Central Intelligence opened on June 17, 2016, alongside Finding Dory and was projected to gross around $30 million from 3,508 theaters in its opening weekend. The film grossed $1.8 million from its Thursday previews and $13 million on its first day. The film went on to gross $35.5 million, finishing second at the box office behind fellow newcomer Finding Dory ($135.1 million).

=== Critical response ===
On Rotten Tomatoes, Central Intelligence has an approval rating of 71% based on 184 reviews with an average rating of 5.76/10. The site's critical consensus reads, "Kevin Hart and Dwayne Johnson make for well-matched comic foils, helping Central Intelligence overcome a script that coasts on their considerable chemistry." On Metacritic, the film has a weighted average score of 52 out of 100 based on 35 critics, indicating "mixed or average" reviews. Audiences polled by CinemaScore gave the film an average grade of "A−" on an A+ to F scale, while PostTrak reported filmgoers gave it a 75% overall positive score and a 55% "definite recommend".

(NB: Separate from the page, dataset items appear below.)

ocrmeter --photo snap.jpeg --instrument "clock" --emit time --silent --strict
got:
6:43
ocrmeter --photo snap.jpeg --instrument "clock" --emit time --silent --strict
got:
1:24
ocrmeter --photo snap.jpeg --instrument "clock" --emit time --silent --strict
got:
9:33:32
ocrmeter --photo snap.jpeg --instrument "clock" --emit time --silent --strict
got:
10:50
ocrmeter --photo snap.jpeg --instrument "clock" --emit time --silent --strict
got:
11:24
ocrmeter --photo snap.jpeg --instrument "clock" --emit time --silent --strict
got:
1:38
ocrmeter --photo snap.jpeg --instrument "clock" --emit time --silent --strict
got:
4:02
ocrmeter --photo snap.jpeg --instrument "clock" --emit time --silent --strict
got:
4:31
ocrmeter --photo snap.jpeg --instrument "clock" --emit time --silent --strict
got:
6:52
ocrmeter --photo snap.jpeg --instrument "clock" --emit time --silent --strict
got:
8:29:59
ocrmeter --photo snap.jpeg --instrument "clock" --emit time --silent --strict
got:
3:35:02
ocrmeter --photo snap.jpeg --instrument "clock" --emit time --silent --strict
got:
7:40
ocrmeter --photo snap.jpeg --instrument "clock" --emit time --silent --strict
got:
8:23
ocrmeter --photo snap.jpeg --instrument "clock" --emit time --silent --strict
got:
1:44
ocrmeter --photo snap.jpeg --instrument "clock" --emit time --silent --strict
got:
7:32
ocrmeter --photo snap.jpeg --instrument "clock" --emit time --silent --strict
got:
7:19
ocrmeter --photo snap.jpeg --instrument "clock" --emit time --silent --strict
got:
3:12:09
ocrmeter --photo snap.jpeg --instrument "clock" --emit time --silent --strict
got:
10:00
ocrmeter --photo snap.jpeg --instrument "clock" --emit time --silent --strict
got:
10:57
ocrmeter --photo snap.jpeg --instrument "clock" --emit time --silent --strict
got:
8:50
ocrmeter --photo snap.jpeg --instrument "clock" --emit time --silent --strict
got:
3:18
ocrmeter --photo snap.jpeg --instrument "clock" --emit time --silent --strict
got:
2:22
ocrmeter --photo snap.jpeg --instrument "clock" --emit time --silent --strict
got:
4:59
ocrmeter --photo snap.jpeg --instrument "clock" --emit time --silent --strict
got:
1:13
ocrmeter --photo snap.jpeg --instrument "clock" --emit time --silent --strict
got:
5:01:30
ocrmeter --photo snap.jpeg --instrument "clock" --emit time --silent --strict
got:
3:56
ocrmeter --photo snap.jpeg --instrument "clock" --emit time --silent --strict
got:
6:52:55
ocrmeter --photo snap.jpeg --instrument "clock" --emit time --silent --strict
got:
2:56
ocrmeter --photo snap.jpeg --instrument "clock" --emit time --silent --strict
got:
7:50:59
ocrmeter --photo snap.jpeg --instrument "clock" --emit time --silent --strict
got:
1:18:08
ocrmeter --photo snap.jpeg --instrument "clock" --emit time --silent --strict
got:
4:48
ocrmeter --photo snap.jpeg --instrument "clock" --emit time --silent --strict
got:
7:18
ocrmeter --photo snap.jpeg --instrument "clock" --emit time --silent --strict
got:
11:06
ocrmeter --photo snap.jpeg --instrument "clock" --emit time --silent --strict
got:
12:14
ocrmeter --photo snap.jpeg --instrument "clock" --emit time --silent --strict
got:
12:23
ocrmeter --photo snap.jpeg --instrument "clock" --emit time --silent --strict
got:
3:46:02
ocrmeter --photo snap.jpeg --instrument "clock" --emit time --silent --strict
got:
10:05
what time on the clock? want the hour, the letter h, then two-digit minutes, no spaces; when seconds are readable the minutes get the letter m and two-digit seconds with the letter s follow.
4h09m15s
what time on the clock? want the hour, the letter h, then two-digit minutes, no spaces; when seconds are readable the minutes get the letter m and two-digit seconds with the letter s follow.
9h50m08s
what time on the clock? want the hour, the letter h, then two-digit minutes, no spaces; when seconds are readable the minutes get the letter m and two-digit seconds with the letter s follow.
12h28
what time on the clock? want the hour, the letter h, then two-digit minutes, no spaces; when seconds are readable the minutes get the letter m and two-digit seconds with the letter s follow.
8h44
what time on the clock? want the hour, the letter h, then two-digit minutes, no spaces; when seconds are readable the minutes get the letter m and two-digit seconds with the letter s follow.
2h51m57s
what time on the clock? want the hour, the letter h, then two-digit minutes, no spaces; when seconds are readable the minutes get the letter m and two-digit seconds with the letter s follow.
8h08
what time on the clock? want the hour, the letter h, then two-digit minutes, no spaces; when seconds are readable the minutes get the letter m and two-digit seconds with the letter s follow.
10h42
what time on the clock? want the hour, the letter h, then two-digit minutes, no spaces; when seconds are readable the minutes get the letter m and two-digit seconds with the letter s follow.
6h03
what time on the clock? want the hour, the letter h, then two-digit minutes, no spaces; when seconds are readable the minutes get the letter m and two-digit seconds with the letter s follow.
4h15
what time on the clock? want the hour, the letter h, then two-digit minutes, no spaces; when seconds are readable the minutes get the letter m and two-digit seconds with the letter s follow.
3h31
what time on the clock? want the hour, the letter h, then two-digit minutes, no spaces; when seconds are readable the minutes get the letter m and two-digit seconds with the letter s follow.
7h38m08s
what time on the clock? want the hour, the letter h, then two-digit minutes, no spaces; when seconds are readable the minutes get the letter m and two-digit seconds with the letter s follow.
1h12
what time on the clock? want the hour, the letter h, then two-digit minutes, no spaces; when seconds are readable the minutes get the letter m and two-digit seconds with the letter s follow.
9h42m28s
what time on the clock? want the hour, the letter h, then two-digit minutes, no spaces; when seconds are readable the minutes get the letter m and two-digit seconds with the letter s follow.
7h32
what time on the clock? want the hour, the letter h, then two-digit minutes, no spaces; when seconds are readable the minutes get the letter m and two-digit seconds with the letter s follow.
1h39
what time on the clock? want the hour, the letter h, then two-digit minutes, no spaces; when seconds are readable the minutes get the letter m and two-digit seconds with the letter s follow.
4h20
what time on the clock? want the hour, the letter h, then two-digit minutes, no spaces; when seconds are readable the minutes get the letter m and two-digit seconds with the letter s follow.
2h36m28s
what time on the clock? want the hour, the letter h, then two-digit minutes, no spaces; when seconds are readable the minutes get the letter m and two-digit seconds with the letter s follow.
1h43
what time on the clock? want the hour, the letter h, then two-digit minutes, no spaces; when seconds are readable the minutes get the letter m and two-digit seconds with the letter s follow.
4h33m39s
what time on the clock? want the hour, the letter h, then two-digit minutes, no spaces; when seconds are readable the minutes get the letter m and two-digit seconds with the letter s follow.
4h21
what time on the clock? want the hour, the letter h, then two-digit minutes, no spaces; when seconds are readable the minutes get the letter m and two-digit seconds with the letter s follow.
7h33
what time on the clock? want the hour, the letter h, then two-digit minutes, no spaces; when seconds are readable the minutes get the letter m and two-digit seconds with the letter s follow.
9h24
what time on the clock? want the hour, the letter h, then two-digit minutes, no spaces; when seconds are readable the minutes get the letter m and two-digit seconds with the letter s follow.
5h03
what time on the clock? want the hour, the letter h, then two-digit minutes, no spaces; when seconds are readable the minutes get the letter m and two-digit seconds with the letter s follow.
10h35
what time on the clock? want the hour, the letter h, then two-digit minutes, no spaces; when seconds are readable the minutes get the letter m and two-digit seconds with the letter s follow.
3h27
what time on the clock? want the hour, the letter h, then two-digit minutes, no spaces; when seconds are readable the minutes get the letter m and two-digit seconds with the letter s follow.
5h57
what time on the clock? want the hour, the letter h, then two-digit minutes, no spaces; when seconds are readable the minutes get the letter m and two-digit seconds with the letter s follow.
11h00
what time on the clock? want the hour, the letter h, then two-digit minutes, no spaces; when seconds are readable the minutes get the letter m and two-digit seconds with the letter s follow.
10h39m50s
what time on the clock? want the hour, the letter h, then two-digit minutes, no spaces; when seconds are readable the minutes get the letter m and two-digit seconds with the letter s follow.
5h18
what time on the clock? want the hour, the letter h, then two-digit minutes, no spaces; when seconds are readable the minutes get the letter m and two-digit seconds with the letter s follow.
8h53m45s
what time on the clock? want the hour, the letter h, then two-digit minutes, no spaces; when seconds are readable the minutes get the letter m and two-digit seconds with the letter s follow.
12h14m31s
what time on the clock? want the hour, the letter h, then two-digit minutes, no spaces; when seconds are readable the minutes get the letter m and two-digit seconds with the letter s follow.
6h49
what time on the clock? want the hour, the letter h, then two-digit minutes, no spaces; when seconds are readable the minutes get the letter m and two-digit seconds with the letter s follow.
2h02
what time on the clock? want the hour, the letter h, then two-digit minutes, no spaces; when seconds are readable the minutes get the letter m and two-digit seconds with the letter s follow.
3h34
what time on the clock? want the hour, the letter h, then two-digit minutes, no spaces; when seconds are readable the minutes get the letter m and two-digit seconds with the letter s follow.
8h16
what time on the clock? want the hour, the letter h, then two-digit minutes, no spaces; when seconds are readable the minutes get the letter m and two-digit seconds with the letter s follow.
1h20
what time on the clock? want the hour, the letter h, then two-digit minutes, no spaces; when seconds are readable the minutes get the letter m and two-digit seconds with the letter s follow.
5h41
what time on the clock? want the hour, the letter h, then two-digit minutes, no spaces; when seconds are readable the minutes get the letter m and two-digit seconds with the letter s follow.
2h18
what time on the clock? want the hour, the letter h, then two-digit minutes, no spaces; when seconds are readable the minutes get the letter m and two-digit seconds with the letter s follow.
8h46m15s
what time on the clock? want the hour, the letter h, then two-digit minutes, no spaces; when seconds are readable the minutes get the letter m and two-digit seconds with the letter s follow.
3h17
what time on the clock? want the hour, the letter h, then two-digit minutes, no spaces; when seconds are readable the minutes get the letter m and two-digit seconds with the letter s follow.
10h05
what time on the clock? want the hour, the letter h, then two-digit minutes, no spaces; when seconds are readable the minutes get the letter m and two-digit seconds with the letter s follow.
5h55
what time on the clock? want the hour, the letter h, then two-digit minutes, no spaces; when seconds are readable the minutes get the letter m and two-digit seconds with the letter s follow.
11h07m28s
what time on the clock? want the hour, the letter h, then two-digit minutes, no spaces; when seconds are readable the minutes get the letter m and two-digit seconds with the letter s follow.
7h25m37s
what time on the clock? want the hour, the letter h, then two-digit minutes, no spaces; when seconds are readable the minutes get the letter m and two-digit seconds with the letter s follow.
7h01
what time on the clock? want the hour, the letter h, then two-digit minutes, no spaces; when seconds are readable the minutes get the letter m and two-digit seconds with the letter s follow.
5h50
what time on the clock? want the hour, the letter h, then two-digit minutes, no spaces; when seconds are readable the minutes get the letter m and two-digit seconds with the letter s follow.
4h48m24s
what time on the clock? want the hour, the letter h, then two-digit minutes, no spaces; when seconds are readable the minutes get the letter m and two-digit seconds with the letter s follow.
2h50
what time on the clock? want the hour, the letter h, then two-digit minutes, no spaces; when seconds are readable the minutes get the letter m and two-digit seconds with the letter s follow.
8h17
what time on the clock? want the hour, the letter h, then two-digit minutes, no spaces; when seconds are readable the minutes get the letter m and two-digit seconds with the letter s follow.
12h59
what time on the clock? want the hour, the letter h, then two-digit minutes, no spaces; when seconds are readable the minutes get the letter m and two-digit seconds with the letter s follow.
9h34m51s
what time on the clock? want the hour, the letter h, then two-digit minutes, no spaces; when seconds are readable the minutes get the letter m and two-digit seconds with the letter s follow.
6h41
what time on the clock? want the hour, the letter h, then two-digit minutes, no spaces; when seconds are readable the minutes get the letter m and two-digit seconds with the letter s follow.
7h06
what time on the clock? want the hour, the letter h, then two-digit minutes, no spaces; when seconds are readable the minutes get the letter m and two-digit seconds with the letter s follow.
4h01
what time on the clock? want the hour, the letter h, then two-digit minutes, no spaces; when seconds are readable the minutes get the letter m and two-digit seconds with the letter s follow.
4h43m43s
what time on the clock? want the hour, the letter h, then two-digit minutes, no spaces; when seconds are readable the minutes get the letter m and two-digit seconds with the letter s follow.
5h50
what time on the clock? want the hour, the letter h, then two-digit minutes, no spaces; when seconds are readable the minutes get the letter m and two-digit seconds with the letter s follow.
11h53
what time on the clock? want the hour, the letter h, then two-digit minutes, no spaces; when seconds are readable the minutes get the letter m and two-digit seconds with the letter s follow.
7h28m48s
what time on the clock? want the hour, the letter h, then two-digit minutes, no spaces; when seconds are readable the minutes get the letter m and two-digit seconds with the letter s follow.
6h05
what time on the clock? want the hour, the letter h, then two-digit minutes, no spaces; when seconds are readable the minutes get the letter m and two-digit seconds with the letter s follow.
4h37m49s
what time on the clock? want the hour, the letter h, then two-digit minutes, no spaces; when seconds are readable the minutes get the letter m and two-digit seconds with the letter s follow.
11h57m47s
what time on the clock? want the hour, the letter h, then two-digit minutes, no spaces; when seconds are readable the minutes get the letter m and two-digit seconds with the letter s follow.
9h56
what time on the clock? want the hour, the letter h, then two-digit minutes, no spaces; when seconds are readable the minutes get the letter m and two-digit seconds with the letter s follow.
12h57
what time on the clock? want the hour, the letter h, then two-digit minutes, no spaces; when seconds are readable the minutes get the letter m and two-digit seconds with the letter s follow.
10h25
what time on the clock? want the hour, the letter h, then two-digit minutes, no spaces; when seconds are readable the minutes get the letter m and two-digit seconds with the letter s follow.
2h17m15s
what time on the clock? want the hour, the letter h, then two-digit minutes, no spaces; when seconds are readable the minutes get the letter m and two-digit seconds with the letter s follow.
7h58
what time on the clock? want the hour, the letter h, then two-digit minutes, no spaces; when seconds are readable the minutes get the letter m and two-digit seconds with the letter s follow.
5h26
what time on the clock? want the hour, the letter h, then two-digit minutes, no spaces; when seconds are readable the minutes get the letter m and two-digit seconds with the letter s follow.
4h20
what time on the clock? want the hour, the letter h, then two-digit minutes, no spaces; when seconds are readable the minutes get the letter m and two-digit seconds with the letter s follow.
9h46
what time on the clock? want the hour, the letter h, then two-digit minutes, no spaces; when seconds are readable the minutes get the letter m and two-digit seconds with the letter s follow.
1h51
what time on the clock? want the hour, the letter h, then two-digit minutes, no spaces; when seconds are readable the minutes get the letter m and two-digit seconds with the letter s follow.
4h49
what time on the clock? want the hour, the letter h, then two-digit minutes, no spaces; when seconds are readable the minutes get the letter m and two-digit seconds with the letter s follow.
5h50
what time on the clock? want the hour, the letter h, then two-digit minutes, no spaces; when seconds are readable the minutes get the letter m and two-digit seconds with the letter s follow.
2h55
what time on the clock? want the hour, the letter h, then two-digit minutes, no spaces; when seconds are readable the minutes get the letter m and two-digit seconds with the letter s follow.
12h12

Peter Travers of Rolling Stone gave the film two out of four stars, writing, "If you're expecting the story threads to cohere, you're in the wrong multiplex. Central Intelligence always takes the lazy way out. You go along for the ride because Hart and Johnson promise something they can't deliver: a movie as funny as they are." Ignatiy Vishnevetsky of The A.V. Club criticized the film as a "shambolic high-concept farce that doubles as a cautionary tale of where studio comedies go wrong," writing, "In spots as indifferent and self-indulgent as any latter-day Adam Sandler production ... , [Intelligence] switches back and forth from snail-paced to incoherently over-stuffed on a moment's notice, with no in-between mode." Keith Phipps of Uproxx gave the film a positive review, saying, "It all adds up to the sort of breezy, undemanding comedy that fits nicely into the summer months, and plays beautifully in endless cable repeats."

=== Accolades ===

| Award | Category | Recipient(s) | Result | Ref(s) |
| Critics' Choice Awards | Best Comedy | Central Intelligence | Nominated |  |
| Best Actor in a Comedy | Dwayne Johnson | Nominated |
| Golden Trailer Awards | Best Comedy | "Trailer 1" | Nominated |  |
| Best Comedy Poster | "Big Johnson Teaser" | Nominated |
| Nickelodeon Kids' Choice Awards | Favorite BFFs (Best Friends Forever) | Dwayne Johnson and Kevin Hart | Won |  |
| People's Choice Awards | Favorite Comedic Movie | Central Intelligence | Nominated |  |
| Favorite Comedic Movie Actor | Kevin Hart | Won |
| Dwayne Johnson | Nominated |
| Teen Choice Awards | Choice Summer Movie | Central Intelligence | Nominated |  |
| Choice Summer Movie Actor | Kevin Hart | Won |
| Dwayne Johnson | Nominated |

==Future==
In November 2021, writer/director Rawson Marshall Thurber stated that a sequel had been in development, before being delayed in favor of the collaboration between Johnson and Hart in the Jumanji sequels.